The road to the Spinosaurus breakthrough
German paleontologist and explorer Ernst Stromer first discovered remains of the Spinosaurus in Egypt’s Baharia oasis on the edge of the Sahara Desert in 1912.
Stromer pieced the creature together over several years, describing its crocodile-like jaws, smooth, cone-shaped teeth, razor-sharp claws, six-foot spines comprising a formidable sail, and an overall size larger than any other predatory dinosaur.
On April 24, 1944, an Allied Forces bombing raid on Munich destroyed the fossils at the state paleontology museum, erasing decades of Stromer’s work.
Pursuing the mystery of the Spinosaurus seemed a lost cause until 2008, when Cristiano Del Sasso, a paleontologist at the Natural History Museum in Milan, received a collection of fossils from an Italian fossil trader, who had likely been operating illegally. The fossils originated in Morocco, according to the trader, and all appeared to be from the same specimen—and bore a striking resemblance to Stromer’s Spinosaurus.
Del Sasso reached out to Ibrahim, who was a doctorate student at the time, to examine the collection of fossils. They consisted of tall spines, leg bones, foot bones, and skull fragments.
Confident he had a Spinosaurus on his hands, Ibrahim arranged to send the fossils to paleontologist Paul Sereno’s lab at the University of Chicago for further examination.
After detecting a specimen similar to a fossil Ibrahim recalled seeing years ago in Morocco, Ibrahim went back to the North African country to find the man who first showed him the specimen.
The young paleontologist found the man by chance in Erfoud, southeastern Morocco, who showed him the original dig site halfway up a mountain in the Sahara.
A team of paleontologists began excavating the Erfoud site in April 2013, discovering chunks of cone-shaped teeth and a piece of Spinosaurus jawbone. The team retrieved as many bits and pieces of the skeleton as they could, including one of Spinosaurus’s characteristic neural spines.
Discovering marine fossils from the Cretaceous Period, when sea levels were over 100 meters higher than they are today, the team realized the Erfoud site had been underwater some 95 million years ago. Evidence suggests a lush ecosystem flanked by an ancient sea once stretched from Morocco to Egypt, home to the Spinosaurus and other meat-eaters, which earned the Kem Kem Group its recognition as the most dangerous place on earth.

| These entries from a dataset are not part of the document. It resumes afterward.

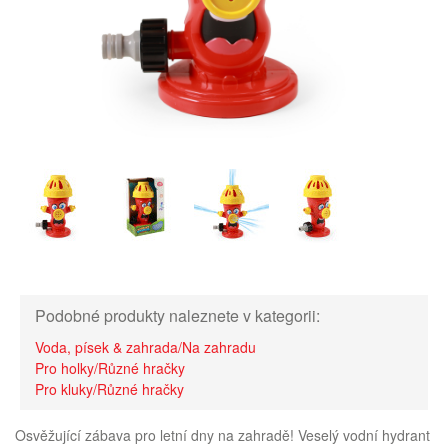
Podobné produkty naleznete v kategorii:
Voda, písek & zahrada/Na zahradu
Pro holky/Různé hračky
Pro kluky/Různé hračky
Osvěžující zábava pro letní dny na zahradě! Veselý vodní hydrant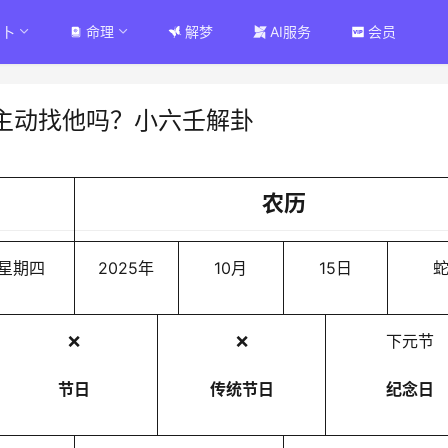
占卜
命理
解梦
AI服务
会员
主动找他吗？小六壬解卦
农历
星期四
2025年
10月
15日
❌
❌
下元节
节日
传统节日
纪念日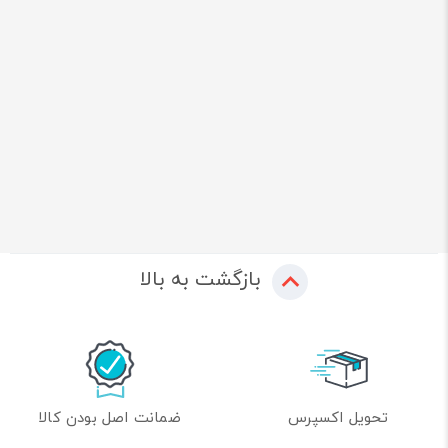
بازگشت به بالا
تحویل اکسپرس
ضمانت اصل بودن کالا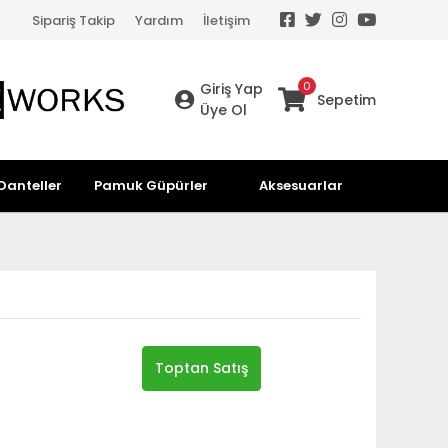
Sipariş Takip
Yardım
İletişim
0
Giriş Yap
Sepetim
Üye Ol
Danteller
Pamuk Güpürler
Aksesuarlar
Toptan Satış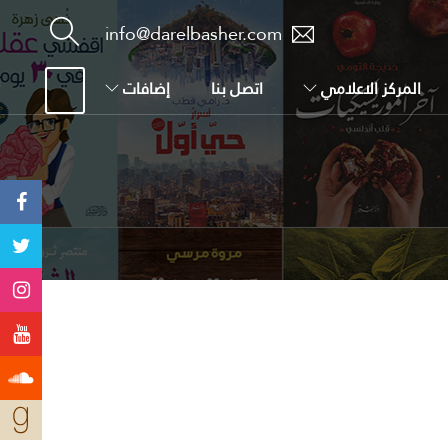
info@darelbasher.com
المركز الاعلامي
اتصل بنا
إضافات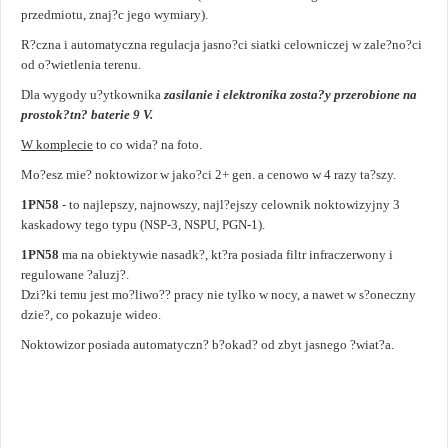
przedmiotu, znaj?c jego wymiary).
R?czna i automatyczna regulacja jasno?ci siatki celowniczej w zale?no?ci
od o?wietlenia terenu.
Dla wygody u?ytkownika
zasilanie i elektronika zosta?y przerobione na
prostok?tn? baterie 9 V.
W komplecie
to co wida? na foto.
Mo?esz mie? noktowizor w jako?ci 2+ gen. a cenowo w 4 razy ta?szy.
1PN58
- to najlepszy, najnowszy, najl?ejszy celownik noktowizyjny 3
kaskadowy tego typu (NSP-3, NSPU, PGN-1).
1PN58
ma na obiektywie nasadk?, kt?ra posiada filtr infraczerwony i
regulowane ?aluzj?.
Dzi?ki temu jest mo?liwo?? pracy nie tylko w nocy, a nawet w s?oneczny
dzie?, co pokazuje wideo.
Noktowizor posiada automatyczn? b?okad? od zbyt jasnego ?wiat?a.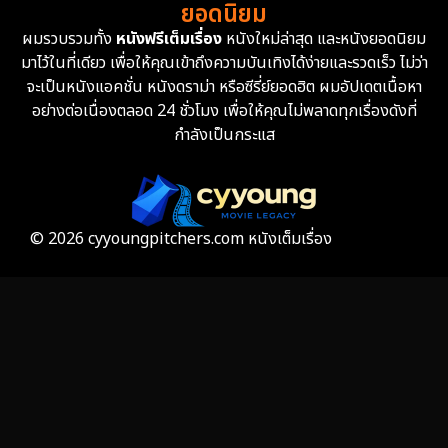
ยอดนิยม
ผมรวบรวมทั้ง
หนังฟรีเต็มเรื่อง
หนังใหม่ล่าสุด และหนังยอดนิยม
Fantasy จินตนาการ
339
มาไว้ในที่เดียว เพื่อให้คุณเข้าถึงความบันเทิงได้ง่ายและรวดเร็ว ไม่ว่า
จะเป็นหนังแอคชั่น หนังดราม่า หรือซีรี่ย์ยอดฮิต ผมอัปเดตเนื้อหา
Fiction
9
อย่างต่อเนื่องตลอด 24 ชั่วโมง เพื่อให้คุณไม่พลาดทุกเรื่องดังที่
กำลังเป็นกระแส
Film
57
Gothic
3
Grief
7
© 2026 cyyoungpitchers.com หนังเต็มเรื่อง
HBO GO
6
HBO Max
3
Healing
15
Heist
26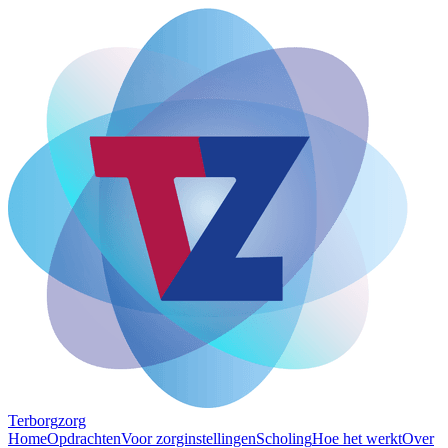
Terborg
zorg
Home
Opdrachten
Voor zorginstellingen
Scholing
Hoe het werkt
Over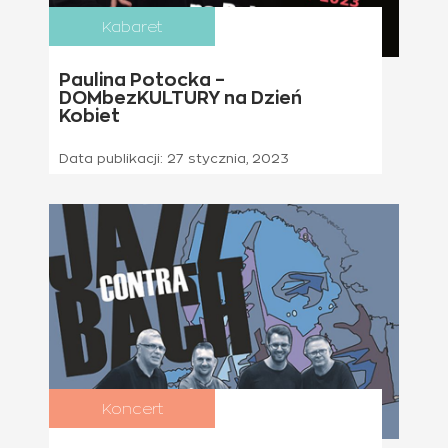
Kabaret
10 marca 2023
Paulina Potocka –
DOMbezKULTURY na Dzień
Kobiet
Data publikacji:
27 stycznia, 2023
Koncert
24 lutego 2023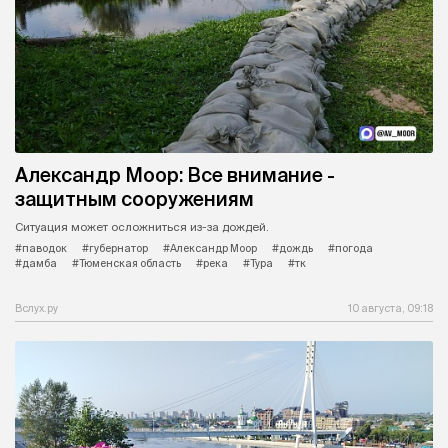
Александр Моор: Все внимание -
защитным сооружениям
Ситуация может осложниться из-за дождей.
#паводок
#губернатор
#Александр Моор
#дождь
#погода
#дамба
#Тюменская область
#река
#Тура
#тк
Вслух.ру
10 августа, 09:18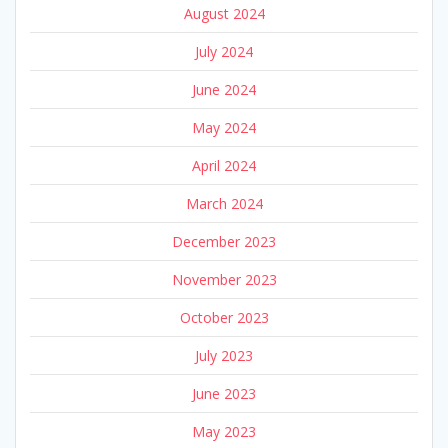
August 2024
July 2024
June 2024
May 2024
April 2024
March 2024
December 2023
November 2023
October 2023
July 2023
June 2023
May 2023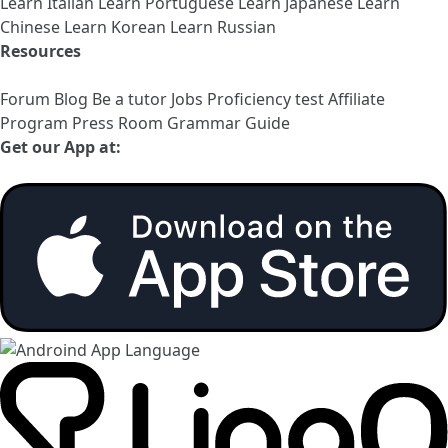
Learn Italian
Learn Portuguese
Learn Japanese
Learn
Chinese
Learn Korean
Learn Russian
Resources
Forum
Blog
Be a tutor
Jobs
Proficiency test
Affiliate
Program
Press Room
Grammar Guide
Get our App at: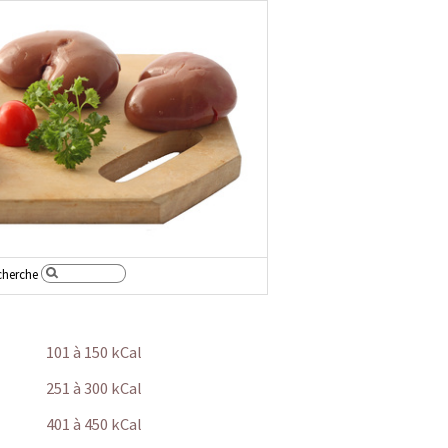
cherche
101 à 150 kCal
251 à 300 kCal
401 à 450 kCal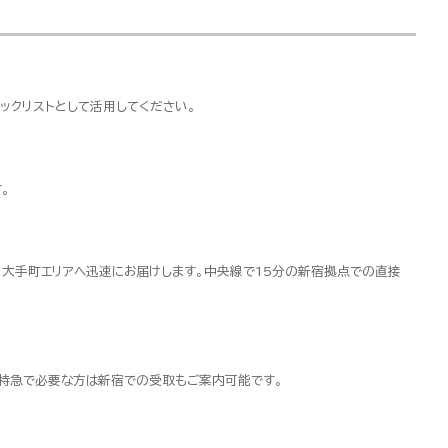
ックリストとして活用してください。
。
・大手町エリアへ迅速にお届けします。中央線で15分の新宿拠点での直接
超特急で必要な方は新宿での受取もご案内可能です。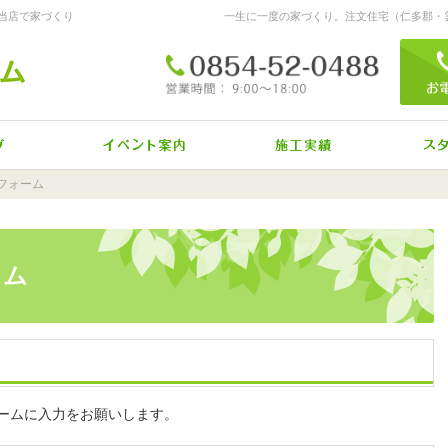
当店で家づくり
0
営業時間
9:00～18:00
定休日
日曜日・年末年始・GW・お盆
自然素材派のこだわり住宅
見て納得のイベント案内！
素敵だ
フォーム
約フォーム
ーム
ームに入力をお願いします。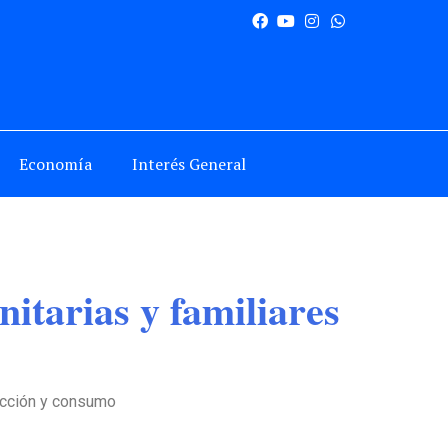
Economía
Interés General
tarias y familiares
ducción y consumo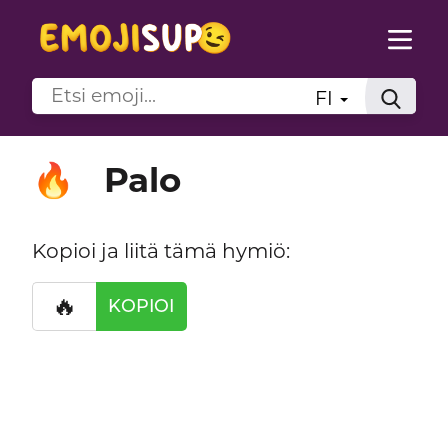
FI
Palo
🔥
Kopioi ja liitä tämä hymiö:
🔥
KOPIOI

Back in the lab, the team studied fossils indicating the Spinosaurus had flat and potentially webbed feet and a powerful tail, reinforcing the hypothesis that the Spinosaurus was semi-aquatic.
In the history of paleontology, no researcher has ever found evidence of a terrestrial dinosaur spending most of its life in water—until the discovery of the Spinosaurus. The latest study on the findings in southeastern Morocco confirms the Spinosaurus was, in fact, the first and perhaps only aquatic dinosaur.